• Em. I am not sure. The press is quite Tory and Brexit loving in England. The Cons have a 43% majority, in what sense is the Remain side being louder, bombastic and being more factually incorrect?

    The BBC is sort of reporting on Brexit downsides, but not in much detail. There is more info to be had on more specialized / technical blogs etc. But most people won't follow those, fair enough.

    It is really hard to know what to do, as people wanted different Brexits. And all those conflicted. And I am not sure if the new tradedeals won't clash with each other either...

    Personally, bank transaction tax / land tax / reform of UK voting system to STV with an English parliament and a constitution for the "overall" parliament, investment in going green really finally this time, etc. But you could do that anyway, Brexit or not.

    The EU is neither a scapegoat nor a magical fix, but now we seem to have nothing but more problems and no vision, with other countries not really needing the UK so it is a take what you get situation for trade deals.

  • Em. I am not sure. The press is quite Tory and Brexit loving in England. The Cons have a 43% majority, in what sense is the Remain side being louder, bombastic and being more factually incorrect?

    I think what we see now (43% majority) is the effect of the Remain side having previously done a poor job of making their point.

    The fact that trade with the EU is down 30% doesn't scream problem to me, instead it shows just how inflexible the EU is as a trading block.

  • The sky didn't fall in as seemed to be promised by various hysterics pre ref.

  • The fact that trade with the EU is down 30% doesn't scream problem to me, instead it shows just how inflexible the EU is as a trading block.

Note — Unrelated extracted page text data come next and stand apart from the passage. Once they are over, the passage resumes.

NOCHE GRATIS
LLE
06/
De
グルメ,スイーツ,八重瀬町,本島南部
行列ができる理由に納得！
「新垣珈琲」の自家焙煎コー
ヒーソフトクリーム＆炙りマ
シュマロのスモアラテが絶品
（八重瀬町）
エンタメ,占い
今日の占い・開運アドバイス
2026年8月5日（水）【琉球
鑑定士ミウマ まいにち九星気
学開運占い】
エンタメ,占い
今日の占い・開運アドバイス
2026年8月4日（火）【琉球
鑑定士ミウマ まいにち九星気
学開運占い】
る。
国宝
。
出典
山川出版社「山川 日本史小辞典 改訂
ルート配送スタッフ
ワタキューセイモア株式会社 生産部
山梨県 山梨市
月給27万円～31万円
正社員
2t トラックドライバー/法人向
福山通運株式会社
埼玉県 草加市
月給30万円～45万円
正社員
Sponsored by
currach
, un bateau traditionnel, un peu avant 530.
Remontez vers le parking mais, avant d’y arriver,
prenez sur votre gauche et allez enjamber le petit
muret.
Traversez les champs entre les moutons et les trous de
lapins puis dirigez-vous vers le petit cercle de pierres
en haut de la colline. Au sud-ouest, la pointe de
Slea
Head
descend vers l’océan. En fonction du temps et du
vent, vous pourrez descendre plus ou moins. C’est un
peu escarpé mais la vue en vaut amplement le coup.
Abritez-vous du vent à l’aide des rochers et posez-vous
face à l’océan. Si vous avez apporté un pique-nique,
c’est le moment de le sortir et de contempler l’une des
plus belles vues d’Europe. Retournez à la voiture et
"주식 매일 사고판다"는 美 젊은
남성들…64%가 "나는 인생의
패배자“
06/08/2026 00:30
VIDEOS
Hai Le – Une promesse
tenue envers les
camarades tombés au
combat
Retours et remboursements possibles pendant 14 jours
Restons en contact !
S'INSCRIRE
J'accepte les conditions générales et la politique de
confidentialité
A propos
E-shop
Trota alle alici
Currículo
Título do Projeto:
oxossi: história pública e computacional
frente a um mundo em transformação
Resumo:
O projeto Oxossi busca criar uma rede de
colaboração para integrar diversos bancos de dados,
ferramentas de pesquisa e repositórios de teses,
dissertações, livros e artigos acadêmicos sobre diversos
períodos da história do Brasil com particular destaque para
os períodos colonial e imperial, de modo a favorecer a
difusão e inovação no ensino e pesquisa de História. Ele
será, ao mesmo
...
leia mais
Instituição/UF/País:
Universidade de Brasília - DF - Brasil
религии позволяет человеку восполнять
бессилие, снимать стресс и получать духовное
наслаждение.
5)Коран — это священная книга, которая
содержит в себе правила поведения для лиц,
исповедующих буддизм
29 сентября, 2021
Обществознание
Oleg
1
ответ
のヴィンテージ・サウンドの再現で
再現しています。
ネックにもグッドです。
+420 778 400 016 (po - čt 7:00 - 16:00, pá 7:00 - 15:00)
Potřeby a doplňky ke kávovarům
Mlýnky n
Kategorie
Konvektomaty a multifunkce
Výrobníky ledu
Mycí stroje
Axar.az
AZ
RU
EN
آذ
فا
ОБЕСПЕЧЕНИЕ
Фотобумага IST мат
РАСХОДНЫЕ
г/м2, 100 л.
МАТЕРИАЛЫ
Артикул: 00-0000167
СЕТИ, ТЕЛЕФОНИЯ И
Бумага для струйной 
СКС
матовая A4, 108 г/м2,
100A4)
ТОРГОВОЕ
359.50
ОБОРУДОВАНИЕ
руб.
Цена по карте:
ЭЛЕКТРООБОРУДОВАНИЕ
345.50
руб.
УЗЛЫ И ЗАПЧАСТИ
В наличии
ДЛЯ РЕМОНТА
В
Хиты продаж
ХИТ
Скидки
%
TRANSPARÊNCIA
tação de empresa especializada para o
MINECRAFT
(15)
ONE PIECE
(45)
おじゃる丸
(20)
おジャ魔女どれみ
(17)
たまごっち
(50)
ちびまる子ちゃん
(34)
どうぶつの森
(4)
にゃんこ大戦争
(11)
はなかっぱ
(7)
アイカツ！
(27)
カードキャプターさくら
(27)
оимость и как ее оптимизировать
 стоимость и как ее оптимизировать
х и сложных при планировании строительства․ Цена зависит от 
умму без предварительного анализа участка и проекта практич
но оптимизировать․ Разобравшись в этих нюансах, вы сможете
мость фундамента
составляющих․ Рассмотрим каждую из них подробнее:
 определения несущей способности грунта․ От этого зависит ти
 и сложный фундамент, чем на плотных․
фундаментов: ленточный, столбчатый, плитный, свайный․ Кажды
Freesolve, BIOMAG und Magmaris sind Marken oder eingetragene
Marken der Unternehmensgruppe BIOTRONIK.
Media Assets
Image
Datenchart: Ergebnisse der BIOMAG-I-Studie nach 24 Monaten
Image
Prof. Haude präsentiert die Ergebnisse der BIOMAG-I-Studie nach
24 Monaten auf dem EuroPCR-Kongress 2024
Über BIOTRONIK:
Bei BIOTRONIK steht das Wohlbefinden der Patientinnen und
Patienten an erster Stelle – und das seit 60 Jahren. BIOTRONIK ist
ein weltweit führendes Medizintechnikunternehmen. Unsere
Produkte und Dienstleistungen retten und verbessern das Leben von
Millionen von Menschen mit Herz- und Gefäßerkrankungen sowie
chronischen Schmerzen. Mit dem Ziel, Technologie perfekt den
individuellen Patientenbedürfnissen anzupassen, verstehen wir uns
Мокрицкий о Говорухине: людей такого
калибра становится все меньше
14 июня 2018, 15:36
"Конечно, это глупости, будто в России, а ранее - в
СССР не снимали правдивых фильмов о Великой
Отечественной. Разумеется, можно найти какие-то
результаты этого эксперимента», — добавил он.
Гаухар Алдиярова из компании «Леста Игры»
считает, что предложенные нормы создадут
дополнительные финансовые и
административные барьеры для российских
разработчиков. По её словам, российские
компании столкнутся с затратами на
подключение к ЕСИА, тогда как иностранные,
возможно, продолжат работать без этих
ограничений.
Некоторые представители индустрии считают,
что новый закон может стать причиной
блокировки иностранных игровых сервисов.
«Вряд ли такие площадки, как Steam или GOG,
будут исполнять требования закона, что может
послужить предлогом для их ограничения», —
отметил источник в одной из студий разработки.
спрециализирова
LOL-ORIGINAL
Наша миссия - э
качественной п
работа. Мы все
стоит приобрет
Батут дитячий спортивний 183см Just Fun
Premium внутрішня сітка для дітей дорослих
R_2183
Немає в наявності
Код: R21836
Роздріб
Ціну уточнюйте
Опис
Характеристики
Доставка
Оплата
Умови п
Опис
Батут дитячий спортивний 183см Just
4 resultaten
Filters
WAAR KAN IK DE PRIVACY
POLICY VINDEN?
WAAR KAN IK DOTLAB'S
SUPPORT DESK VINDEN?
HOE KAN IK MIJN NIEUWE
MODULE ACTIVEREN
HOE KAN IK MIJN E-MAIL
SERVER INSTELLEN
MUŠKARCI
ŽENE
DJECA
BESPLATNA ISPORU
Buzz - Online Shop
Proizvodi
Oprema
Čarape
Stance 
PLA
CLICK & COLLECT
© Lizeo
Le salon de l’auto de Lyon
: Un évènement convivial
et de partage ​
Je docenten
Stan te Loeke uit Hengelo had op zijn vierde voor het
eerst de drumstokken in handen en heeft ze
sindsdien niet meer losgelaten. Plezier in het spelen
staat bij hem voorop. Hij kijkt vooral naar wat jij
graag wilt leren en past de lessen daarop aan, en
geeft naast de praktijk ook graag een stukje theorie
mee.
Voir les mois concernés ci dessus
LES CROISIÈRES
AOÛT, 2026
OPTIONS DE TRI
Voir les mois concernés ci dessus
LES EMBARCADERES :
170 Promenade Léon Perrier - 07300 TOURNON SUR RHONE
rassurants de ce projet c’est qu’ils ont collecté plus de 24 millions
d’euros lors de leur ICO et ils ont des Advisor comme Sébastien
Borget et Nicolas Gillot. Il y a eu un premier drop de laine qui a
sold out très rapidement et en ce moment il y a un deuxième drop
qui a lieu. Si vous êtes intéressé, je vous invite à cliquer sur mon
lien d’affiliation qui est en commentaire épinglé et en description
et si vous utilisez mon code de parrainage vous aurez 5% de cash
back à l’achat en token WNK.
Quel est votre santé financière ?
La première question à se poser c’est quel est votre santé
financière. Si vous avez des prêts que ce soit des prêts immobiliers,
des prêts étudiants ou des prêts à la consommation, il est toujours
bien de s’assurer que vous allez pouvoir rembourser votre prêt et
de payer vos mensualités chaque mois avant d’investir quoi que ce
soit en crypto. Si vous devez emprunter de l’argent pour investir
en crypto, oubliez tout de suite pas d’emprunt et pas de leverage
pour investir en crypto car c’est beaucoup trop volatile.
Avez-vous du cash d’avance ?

    Somehow the EU is getting their goods somewhere. Obviously it's not the UK so I doubt that 30% is coming back any time soon

  • The fact that trade with the EU is down 30% doesn't scream problem to me, instead it shows just how inflexible the EU is as a trading block

    Yeah this is a really annoying take on it.

    Trade is only ever completely free when there is a single market, and you can't have that without regulatory conformity (unless neither side cares about anything that might regulate what's sold in that market - which is the case in basically every developed market, as we don't like kids toys made of lead, food full of dangerous additives, etc).

    Maybe you're just trying to wind people up, but this is just a logical consequence of not wanting to be part of that single market.

    It's not as if the EU is uniquely inflexible - other places we sell to have similar rules on imports, but we just didn't use to have higher levels of trade.

  • The UK knew full there would be no exceptions as it's been in the EU and wouldn't grant any exceptions either.

    27 countries, tight legal frameworks.

    Everything offered by the EU like extensions, the backstop, all rejected.